▶ **Письменное задание**: Перепишите дословно часть отрывка о Булгакове и Шварце, начиная со слов «Мемуары - [2]» и заканчивая словами «на восемнадцать лет.».

▶ **Данный отрывок**:

Мемуары - [2]
Судьбы писателей сложились по — разному, потому что в начале двадцатых годов Булгаков приехал в Москву и прожил остаток своей жизни в Москве, а Шварц почти одновременно приехал в Петроград и укоренился в этом городе, пережив Булгакова на восемнадцать лет.
Два сходных по темпераменту и литературному направлению писателя оказались членами культурных общин не только разных, но и противопоставленных в новейшей культурной истории России.
В новой столице, Москве, была власть, в Москве были деньги, из Москвы исходили все коренные перемены (главным образом, отмены) в культуре русской интеллигенции.
Литературную атмосферу Москвы определяли интеллектуальные нувориши: «югозападники», лефовцы, конструктивисты. Маяковский, Сельвинский, Багрицкий, Катаев, Ильф, Петров, Олеша — при всей разнице в дарованиях, нравственных потенциалах и художественных ориентациях их объединяло одно: радикальное отрицание русской культурной традиции (всего, что они именовали «интеллигентщиной») и стремление отожествить себя с новым режимом, заменить искание собственной идеологии (богоискательство, правдоискательство — всё это скомпрометированная «интеллигентщина») радостным и безопасным принятием идеологии официальной.
Для художника идеологическая капитуляция самоубийственна, и Шварц не без ужаса цитирует в своей прозе лозунг этой среды: «Время всегда право».
Пожалуй, не только русская, но и всемирная история не знавала прежде такого воинствующего конформизма. Одна из отвратительнейших человеческих эмоций — зависть стала добродетелью попутчиков. Олеша опоэтизировал страстное желание убогого своего Кавалерова стать таким же, как румяный, готовый к труду и обороне физкультурник с массового плаката[2]. Но, чтобы понять моральный пафос шварцевской прозы, нам нужно поглубже разобраться в идеологии московских литературных конформистов.
И Маяковский, и Катаев, и вся прочая преуспевающая Москва двадцатых годов — искренне ли, цинично ли стремились они встать под красные знамена, по сути исповедовали не марксизм и даже не его маккиавелистически — ленинскую версию. Они скорее подлаживали под марксизм свой бунт против «устаревших» христианских, гуманистических устоев, свое вульгаризированное ницшеанство. И, соответственно, в их творчестве упор делался не столько на марксистские, сколько на квазиницшеанские идеи.
Если и не всегда практиковалась, то, по крайней мере, на всех углах декларировалась отмена жалости, сострадания, самоанализа. Вспомним хотя бы Багрицкого (пример особо показательный, потому что, в отличие от Катаева, Багрицкий, судя по всему, был по природе человеком мягкосердечным). Все его программные сочинения, будь то «Февраль», «Дума про Опанаса» или «Смерть пионерки», изображают страдание, насилие, жестокость в несвойственном предшествующей русской литературе ключе: без сострадания, без ужаса и гнева.[3]
Тот же Багрицкий мог быть весьма добрым и участливым в стенах своей квартиры, но на людях, в обстоятельствах не бытового поведения, а поступка, этикет среды требовал от него доказательств отсутствия «интеллигентских» эмоций и предубеждений, и это приводило к таким эпизодам, как описанная мемуаристом сцена издевательства Багрицкого над нищей старухой — генералыией.

▶ **Выбранные строки**:
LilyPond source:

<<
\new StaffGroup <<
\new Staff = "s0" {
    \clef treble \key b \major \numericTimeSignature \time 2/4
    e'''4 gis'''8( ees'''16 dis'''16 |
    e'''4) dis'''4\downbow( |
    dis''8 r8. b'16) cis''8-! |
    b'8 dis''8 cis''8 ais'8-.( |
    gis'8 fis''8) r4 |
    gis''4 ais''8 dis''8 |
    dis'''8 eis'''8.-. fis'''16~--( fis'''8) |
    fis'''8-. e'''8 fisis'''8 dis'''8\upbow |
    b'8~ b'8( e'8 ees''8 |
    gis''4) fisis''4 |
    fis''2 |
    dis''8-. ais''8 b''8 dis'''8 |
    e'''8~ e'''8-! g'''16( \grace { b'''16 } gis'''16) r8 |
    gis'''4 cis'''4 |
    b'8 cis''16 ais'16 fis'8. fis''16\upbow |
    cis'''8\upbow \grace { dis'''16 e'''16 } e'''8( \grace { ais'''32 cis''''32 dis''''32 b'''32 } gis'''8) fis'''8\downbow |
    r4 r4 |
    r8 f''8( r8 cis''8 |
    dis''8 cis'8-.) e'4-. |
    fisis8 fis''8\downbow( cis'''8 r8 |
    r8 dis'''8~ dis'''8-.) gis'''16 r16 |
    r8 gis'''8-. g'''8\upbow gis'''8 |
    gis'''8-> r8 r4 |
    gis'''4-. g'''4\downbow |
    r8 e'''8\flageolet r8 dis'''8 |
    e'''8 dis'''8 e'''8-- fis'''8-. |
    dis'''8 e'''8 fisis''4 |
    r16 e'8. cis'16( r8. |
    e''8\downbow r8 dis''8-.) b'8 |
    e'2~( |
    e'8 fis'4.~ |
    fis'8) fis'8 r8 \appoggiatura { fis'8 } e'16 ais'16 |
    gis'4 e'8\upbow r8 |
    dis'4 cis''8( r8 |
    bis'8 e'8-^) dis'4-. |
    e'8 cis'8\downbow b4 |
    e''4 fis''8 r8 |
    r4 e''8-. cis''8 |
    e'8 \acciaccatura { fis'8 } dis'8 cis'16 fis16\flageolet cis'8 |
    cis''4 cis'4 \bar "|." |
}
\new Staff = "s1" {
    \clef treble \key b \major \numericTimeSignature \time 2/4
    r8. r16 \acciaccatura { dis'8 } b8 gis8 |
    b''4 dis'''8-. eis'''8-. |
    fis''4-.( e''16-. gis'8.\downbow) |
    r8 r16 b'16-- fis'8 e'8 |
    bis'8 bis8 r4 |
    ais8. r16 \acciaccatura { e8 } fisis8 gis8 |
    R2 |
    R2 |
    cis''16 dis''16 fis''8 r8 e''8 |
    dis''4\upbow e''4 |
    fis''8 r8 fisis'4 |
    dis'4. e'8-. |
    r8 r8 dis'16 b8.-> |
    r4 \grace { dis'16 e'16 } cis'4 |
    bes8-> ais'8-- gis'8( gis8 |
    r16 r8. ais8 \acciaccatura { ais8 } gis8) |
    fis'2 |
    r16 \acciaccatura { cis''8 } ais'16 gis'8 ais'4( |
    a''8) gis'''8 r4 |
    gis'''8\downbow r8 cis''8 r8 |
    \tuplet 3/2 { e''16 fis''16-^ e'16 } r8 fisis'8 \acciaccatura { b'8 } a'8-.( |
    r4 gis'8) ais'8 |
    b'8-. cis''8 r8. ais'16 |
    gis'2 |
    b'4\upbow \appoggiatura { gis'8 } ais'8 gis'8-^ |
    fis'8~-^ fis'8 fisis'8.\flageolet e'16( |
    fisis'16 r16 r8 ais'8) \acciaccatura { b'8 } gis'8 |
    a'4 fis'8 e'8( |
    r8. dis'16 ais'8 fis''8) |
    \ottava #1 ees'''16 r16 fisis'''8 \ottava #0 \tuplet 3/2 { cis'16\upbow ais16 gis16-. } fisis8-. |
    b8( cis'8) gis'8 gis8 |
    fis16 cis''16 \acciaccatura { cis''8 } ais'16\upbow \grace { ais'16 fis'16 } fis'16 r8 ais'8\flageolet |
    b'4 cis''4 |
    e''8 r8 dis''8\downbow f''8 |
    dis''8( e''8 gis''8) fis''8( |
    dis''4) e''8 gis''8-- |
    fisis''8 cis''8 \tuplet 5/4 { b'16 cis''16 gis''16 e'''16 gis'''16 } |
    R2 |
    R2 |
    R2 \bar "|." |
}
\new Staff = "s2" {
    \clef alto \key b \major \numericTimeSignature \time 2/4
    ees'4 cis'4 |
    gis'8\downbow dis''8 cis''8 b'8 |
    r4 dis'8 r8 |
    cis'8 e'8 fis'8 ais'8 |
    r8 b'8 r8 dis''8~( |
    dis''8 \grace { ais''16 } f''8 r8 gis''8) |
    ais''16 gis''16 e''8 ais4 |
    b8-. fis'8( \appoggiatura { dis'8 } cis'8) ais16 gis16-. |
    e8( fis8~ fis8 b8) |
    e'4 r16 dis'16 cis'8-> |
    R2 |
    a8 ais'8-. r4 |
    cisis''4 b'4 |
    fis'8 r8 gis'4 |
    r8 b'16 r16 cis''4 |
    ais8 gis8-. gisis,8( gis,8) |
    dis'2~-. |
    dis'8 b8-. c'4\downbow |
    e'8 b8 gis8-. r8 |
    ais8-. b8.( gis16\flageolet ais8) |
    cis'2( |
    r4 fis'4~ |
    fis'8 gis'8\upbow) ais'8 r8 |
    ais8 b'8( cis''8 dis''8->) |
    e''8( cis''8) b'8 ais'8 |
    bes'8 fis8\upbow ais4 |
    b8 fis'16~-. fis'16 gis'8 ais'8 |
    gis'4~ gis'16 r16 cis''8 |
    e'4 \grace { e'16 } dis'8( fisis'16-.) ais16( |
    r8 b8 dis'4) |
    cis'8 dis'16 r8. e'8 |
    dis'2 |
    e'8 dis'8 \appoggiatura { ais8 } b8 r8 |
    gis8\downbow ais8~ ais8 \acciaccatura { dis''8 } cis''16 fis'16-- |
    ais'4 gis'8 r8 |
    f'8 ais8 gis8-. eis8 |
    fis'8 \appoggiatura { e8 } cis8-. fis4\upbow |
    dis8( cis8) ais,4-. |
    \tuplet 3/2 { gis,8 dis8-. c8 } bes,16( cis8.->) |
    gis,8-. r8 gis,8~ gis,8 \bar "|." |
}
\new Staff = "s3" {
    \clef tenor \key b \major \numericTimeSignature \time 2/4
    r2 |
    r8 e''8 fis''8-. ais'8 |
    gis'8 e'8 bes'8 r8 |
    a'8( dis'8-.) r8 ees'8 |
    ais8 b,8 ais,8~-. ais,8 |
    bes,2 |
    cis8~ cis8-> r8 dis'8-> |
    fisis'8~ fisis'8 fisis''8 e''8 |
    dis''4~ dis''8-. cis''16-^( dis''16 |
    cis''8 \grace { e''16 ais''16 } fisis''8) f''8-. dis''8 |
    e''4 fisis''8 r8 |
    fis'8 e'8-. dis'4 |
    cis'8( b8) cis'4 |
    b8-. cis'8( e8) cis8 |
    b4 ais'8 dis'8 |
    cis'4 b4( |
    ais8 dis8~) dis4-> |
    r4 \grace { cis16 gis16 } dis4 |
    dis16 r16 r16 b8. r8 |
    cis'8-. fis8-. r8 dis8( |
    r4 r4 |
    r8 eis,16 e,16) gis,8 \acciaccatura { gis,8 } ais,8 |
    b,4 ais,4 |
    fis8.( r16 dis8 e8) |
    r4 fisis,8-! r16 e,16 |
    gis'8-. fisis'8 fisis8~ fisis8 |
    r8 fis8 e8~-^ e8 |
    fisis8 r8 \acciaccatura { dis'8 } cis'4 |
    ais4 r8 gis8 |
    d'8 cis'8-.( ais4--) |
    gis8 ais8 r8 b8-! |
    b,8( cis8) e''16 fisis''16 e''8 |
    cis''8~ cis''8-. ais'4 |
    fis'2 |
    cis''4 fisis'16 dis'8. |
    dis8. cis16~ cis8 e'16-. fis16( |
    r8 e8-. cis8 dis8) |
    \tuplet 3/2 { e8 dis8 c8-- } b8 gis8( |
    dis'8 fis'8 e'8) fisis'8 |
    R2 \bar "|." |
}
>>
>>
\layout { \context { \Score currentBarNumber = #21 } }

▶ **Решение**:
Мемуары - [2]
Судьбы писателей сложились по — разному, потому что в начале двадцатых годов Булгаков приехал в Москву и прожил остаток своей жизни в Москве, а Шварц почти одновременно приехал в Петроград и укоренился в этом городе, пережив Булгакова на восемнадцать лет.